エレクトロモビリティの拡大は、自動車産業だけでなく電力産業にとっても大きな関心事であり、電力企業はこの分野に従事することにより追加的な収益を獲得できる。また、充電インフラの拡大は、電力ビジネスや地域との近接性ゆえに、電力会社は競争上の優位に立つことができる。このため、シュタットヴェルケの79%は、すでに充電ステーションの運営を行っている(BDEW 2020)。これに対して、デジタルモビリティプラットフォームやモビリティ・アズ・ア・サービス(MaaS)に従事する企業は、現在、それぞれ20%、12%であるが、至近年に従事する企業を含めると、それぞれ36%、24%である(BDEW 2020)。

エレクトロモビリティの分野では、シュッタヴェルケは、これまでのところ、主に他のエネルギー供給事業者、ICTサービスプロバイダー、住宅企業と協調している。現在では、調査対象企業のうち、自動車業界と協力している企業はわずか8%にとどまっているが(BDEW 2019)、エレクトモビリティの大幅拡大と充電ステーションの大量増加という政治的目標が掲げられる中で、シュタットヴェルケにとって、包括的なエコシステムの確立が急務となっている。

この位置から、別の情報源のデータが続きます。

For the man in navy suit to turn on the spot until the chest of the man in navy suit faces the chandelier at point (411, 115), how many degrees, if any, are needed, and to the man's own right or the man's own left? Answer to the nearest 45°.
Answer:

わが国の電気事業も、ドイツ同様、ビジネスの拡大は漸進的に進められてきたが、その際コアビジネスの延長線上に最大のポテンシャルを見出すことができるだろう。本コラムで紹介したドイツの電気事業における新たな価値創出のためのコアビジネスの拡大と他社との協調の実態は、わが国電気事業にとっても参考になるところが多いだろう。

【プロフィール】国際基督教大修士卒。電力中央研究所を経て、学習院大学経済学部特別客員教授、慶應義塾大学大学院特別招聘教授などを歴任。東北電力経営アドバイザー。専門は公益事業論、電気事業経営論。著書に、「電力改革」「エネルギーセキュリティ」「電力政策再考」など。